Tahap – tahap Perkembangan
Piaget membagi perkembangan kognitif
anak ke dalam 4 periode utama yang berkorelasi dengan dan semakin canggih
seiring pertambahan usia :
1. Periode sensorimotor (usia 0–2 tahun)
2. Periode praoperasional (usia 2–7 tahun)
3. Periode operasional konkrit (usia 7–11 tahun)
4. Periode operasional formal (usia 11 tahun sampai dewasa)
1. Periode sensorimotor (usia 0–2 tahun)
2. Periode praoperasional (usia 2–7 tahun)
3. Periode operasional konkrit (usia 7–11 tahun)
4. Periode operasional formal (usia 11 tahun sampai dewasa)
1. Periode sensorimotor
Menurut Piaget, bayi lahir dengan sejumlah refleks bawaan selain juga
dorongan untuk mengeksplorasi dunianya. Skema awalnya dibentuk melalui
diferensiasi refleks bawaan tersebut. Periode sensorimotor adalah periode pertama dari empat
periode.
Piaget berpendapat bahwa tahapan ini menandai
perkembangan kemampuan dan pemahaman spatial / persepsi penting dalam enam
sub-tahapan :
a. Sub-tahapan skema refleks, muncul saat lahir sampai usia enam minggu dan berhubungan
terutama dengan refleks.
b. Sub-tahapan fase reaksi
sirkular primer, dari usia enam minggu sampai empat bulan dan berhubungan terutama dengan
munculnya kebiasaan-kebiasaan.
c. Sub-tahapan fase reaksi
sirkular sekunder, muncul antara usia empat sampai sembilan bulan dan berhubungan terutama
dengan koordinasi antara penglihatan dan pemaknaan.

● **TUGAS YANG DIBERIKAN 1**: Menurut teks tentang tahap perkembangan kognitif Piaget, pada rentang usia berapa sub-tahapan fase reaksi sirkular primer berlangsung?
● **TUGAS YANG DIBERIKAN 2**: Tuliskan lanjutan teks tentang tahap perkembangan kognitif Piaget, mulai setelah kalimat terakhirnya.
Data yang tercatat tidak diperlukan.

● **DATA TERCATAT**:
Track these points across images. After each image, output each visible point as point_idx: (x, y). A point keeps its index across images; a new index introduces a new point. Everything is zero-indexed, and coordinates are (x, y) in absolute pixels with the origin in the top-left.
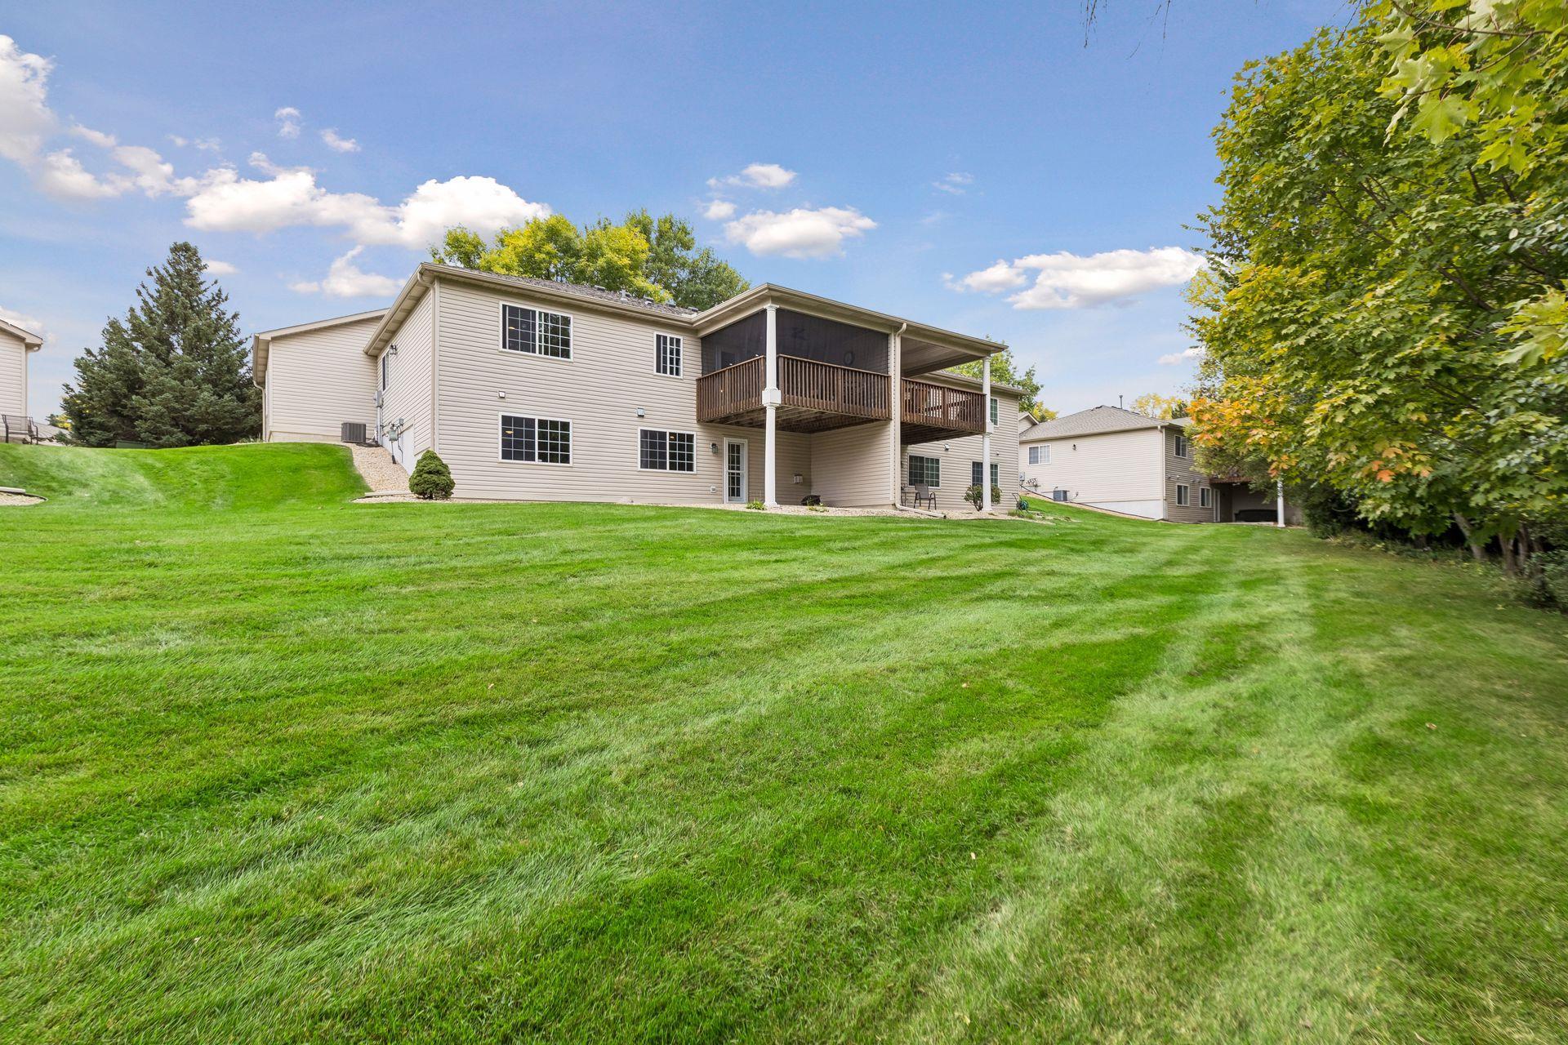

● **JAWABAN TUGAS 1**: Sub-tahapan itu berlangsung dari usia enam minggu sampai empat bulan.

● **JAWABAN TUGAS 2**:
d. Sub-tahapan koordinasi reaksi
sirkular sekunder, muncul
dari usia sembilan sampai duabelas bulan, saat berkembangnya kemampuan untuk melihat
objek sebagai sesuatu yang permanen walau kelihatannya berbeda kalau dilihat
dari sudut berbeda (permanensi objek).
e. Sub-tahapan fase reaksi
sirkular tersier, muncul dalam
usia dua belas sampai delapan belas bulan dan berhubungan terutama dengan
penemuan cara-cara baru untuk mencapai tujuan.
f. Sub-tahapan awal representasi
simbolik, berhubungan
terutama dengan tahapan awal kreativitas.
2. Tahapan pra-operasional
Tahapan ini merupakan tahapan kedua dari empat tahapan. Dengan mengamati
urutan permainan, Piaget bisa menunjukkan bahwa setelah akhir usia dua tahun
jenis yang secara kualitatif baru dari fungsi psikologis muncul. Pemikiran (Pra)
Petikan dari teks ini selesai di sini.